Jul. 9, 2009 4:53 pm
Sen. Tom Harkin reaffirmed his support for climate change legislation Thursday, but said the House-passed Clean Energy Act disproportionately hurt some of our Midwest states."
"I'm for a climate bill. We got to reduce CO2 emissions, but my bottom line is that the burden has to be fairly distributed ... so energy producers share the burden equally," Harkin said.
The House bill puts an unfair burden on Midwest coal-burning states, like Iowa, and energy producers in those states.
MidAmerican Energy Holdings Company President David Sokol testified before Congress earlier this year that the climate change bill's cap-and-trade system is really two concepts, one of which will be costly to electric consumers.

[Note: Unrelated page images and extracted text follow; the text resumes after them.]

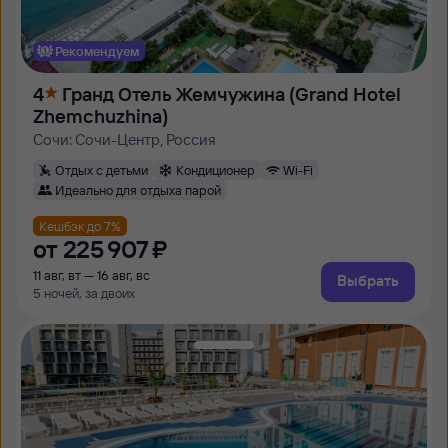
Рекомендуем
4
Гранд Отель Жемчужина (Grand Hotel
Zhemchuzhina)
Сочи: Сочи-Центр, Россия
Отдых с детьми
Кондиционер
Wi-Fi
Идеально для отдыха парой
Кешбэк до 7%
от
225 ⁠907 ⁠₽
11 авг, вт — 16 авг, вс
Выбрать
5 ночей, за двоих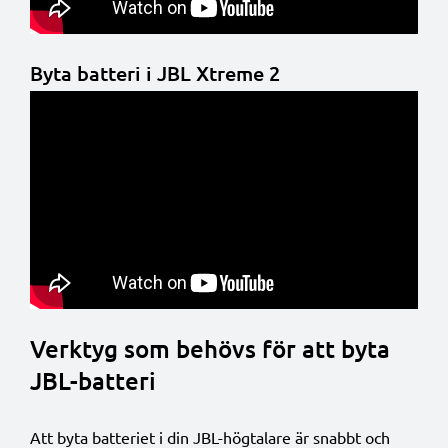
Byta batteri i JBL Xtreme 2
Verktyg som behövs för att byta
JBL-batteri
Att byta batteriet i din JBL-högtalare är snabbt och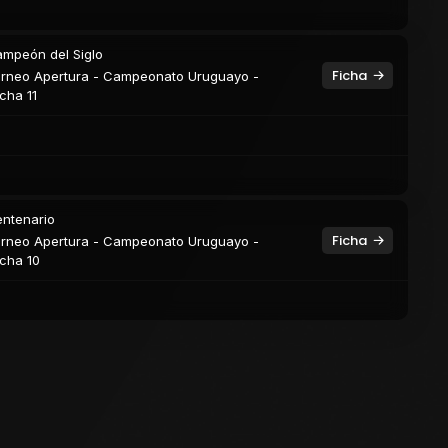
mpeón del Siglo
Ficha
rneo Apertura - Campeonato Uruguayo -
cha 11
ntenario
Ficha
rneo Apertura - Campeonato Uruguayo -
cha 10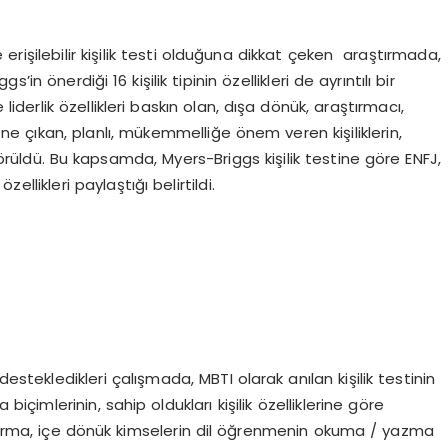
rişilebilir kişilik testi olduğuna dikkat çeken araştırmada,
n önerdiği 16 kişilik tipinin özellikleri de ayrıntılı bir
iderlik özellikleri baskın olan, dışa dönük, araştırmacı,
 öne çıkan, planlı, mükemmelliğe önem veren kişiliklerin,
üldü. Bu kapsamda, Myers-Briggs kişilik testine göre ENFJ,
ellikleri paylaştığı belirtildi.
stekledikleri çalışmada, MBTI olarak anılan kişilik testinin
 biçimlerinin, sahip oldukları kişilik özelliklerine göre
ştırma, içe dönük kimselerin dil öğrenmenin okuma / yazma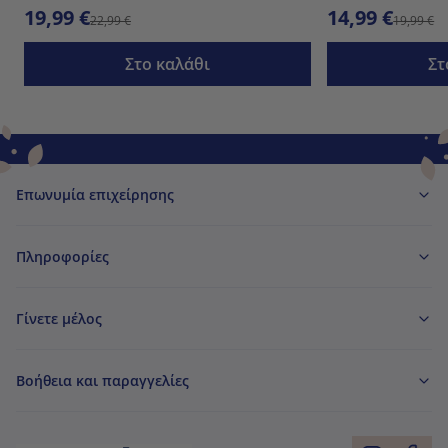
19,99 €
14,99 €
22,99 €
19,99 €
Στο καλάθι
Στ
Επωνυμία επιχείρησης
Πληροφορίες
Γίνετε μέλος
Βοήθεια και παραγγελίες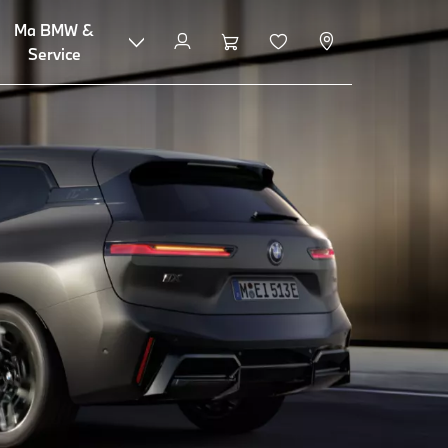
Ma BMW &
Service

He backed the emissions caps called for in the legislation. The electricity sector can meet the interim and ultimate caps of reducing greenhouse gas emissions to 80 percent below 2005 levels by 2050, Sokol said
However, the bill's trading mechanism "will impose a huge and unacceptable double cost on customers," he said. They will have to pay for emission allowances, "which will not reduce greenhouse gas emissions by one ounce," Sokol said, and then for construction of low- and zero-carbon power plants needed to actually meet the new caps.
After a Wednesday meeting with Carol Browner, who advises President Obama on energy and climate change, Harkin arranged a meeting of MidAmerican Energy with administration officials.
"There is a recognition on (the White House's) part that companies like MidAmerican are caught in a bind and so are the consumers that are part of their distribution network," Harkin said.
MidAmerican, he noted, has done a great job of venturing into wind energy production.
"Yet because we've been burning coal, we don't have the hydro-electric resources that some other parts of the country have enjoyed for a long time," Harkin said. "I might point out that those hydro resources were built by taxpayer dollars from Iowa and other states and yet we don't get the majority of those benefits."
Harkin expects the Senate to take up the issue after completing work on health care reform.